AP: Kansas moves to enact law on lobbying on gun issues
TOPEKA (AP) — Kansas legislators are close to approving restrictions favored by the National Rifle Association on the use of state tax dollars to promote or oppose gun-control measures or to lobby local, state or federal officials on the issue.
The Senate approved the measure Friday on a 31-6 vote. The House could consider it as early as Monday, and its approval would send the measure to Gov. Sam Brownback. The Republican governor is a strong gun-rights supporter but hasn't said publicly whether he'd sign the measure.
Lawmakers initially considered a proposal that would have prohibited officials from using state tax dollars to lobby, produce advertising or other materials to promote policies at the local, state and federal level dealing with "any legal product." But a committee of the Republican-dominated Senate quickly narrowed the measure to gun control issues, and the final version emerged from negotiations with the GOP-controlled House.
The NRA lobbied for the measure, and the Senate's vote came only three weeks after a new state law took effect, declaring that the federal government now has power to regulate firearms, ammunition and accessories manufactured, sold and kept only in Kansas. Legislators have worked on gun-rights proposals as President Barack Obama and other federal officials have discussed new gun-control measures in the wake of December's mass school shooting in Newtown, Conn.
Senate Judiciary Committee Chairman Jeff King, an Independence Republican, said the protection of gun ownership in the Second Amendment to the U.S. Constitution is viewed by most Kansans as "one of the fundamental cores of our system of government."
And NRA lobbyist Brent Gardner said: "There's absolutely no doubt that the people in Kansas have attempted to send a message, loud and clear, to the feds and everyone else, where they stand on the Second Amendment."
The bill would prevent local governments from using dollars from the state to hire Statehouse lobbyists to influence legislators on gun-control issues. Neither the state nor local governments could hire lobbyists on gun-control issues.
The measure also says that no state funds can be used for "publicly or propaganda purposes" or preparing or distributing "any kit, pamphlet, booklet, publication, electronic communication, radio, television or video presentation" on gun control issues.
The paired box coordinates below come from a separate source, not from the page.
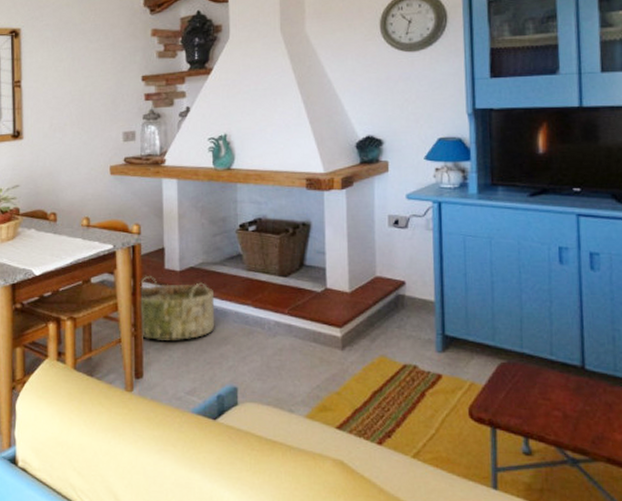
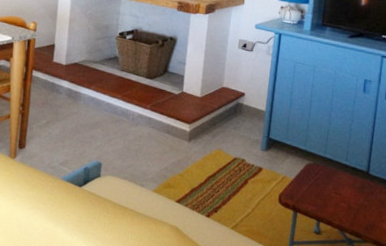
basket: present [139,275,215,340] -> none [27,65,92,121]

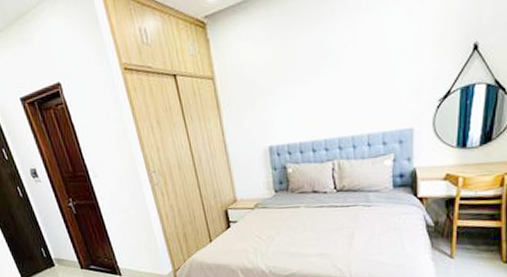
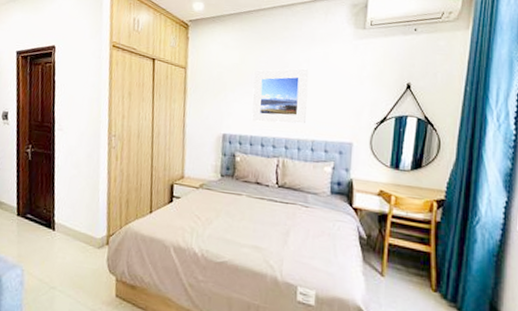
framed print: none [291,49,358,126] -> present [251,68,309,124]

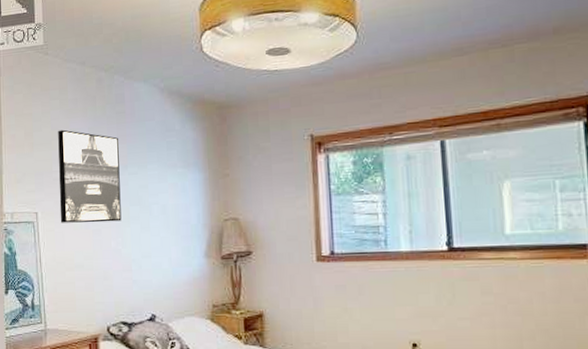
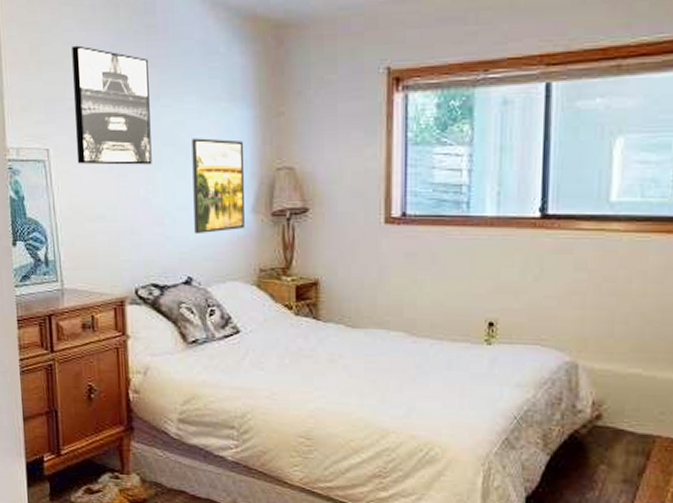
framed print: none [154,198,199,278] -> present [191,138,245,235]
The bill makes an exception for "normal and recognized executive and legislative relationships" so that, supporters said, officials themselves can confer.
During the Senate's debate, Sen. Tom Holland, a Baldwin City Democrat, suggested the measure was too vague. For example, he noted, the bill contains no definition for what constitutes a gun control issue.
"I'm a gun owner," Holland said during the chamber's debate. "I like guns, but I really wonder where we're going or taking our Legislature when we go down this path of very vague bills."
Critics also suggested that the bill would infringe on the free-speech rights guaranteed by the First Amendment to the U.S. Constitution.
"We are denying our local, elected officials the opportunity to voice their opinion and represent their constituents," said Sen. Carolyn McGinn, a Sedgwick Republican.
But Sen. Greg Smith, an Overland Park Republican who argued for the bill during the Senate's debate, said nothing will prohibits local officials from raising issues with legislators or federal officials — so long as they don't use state dollars. Local officials still could use local or private dollars to hire lobbyists.
"If it's not state-appropriated money, then they're within their rights to do whatever they want to do," Smith said.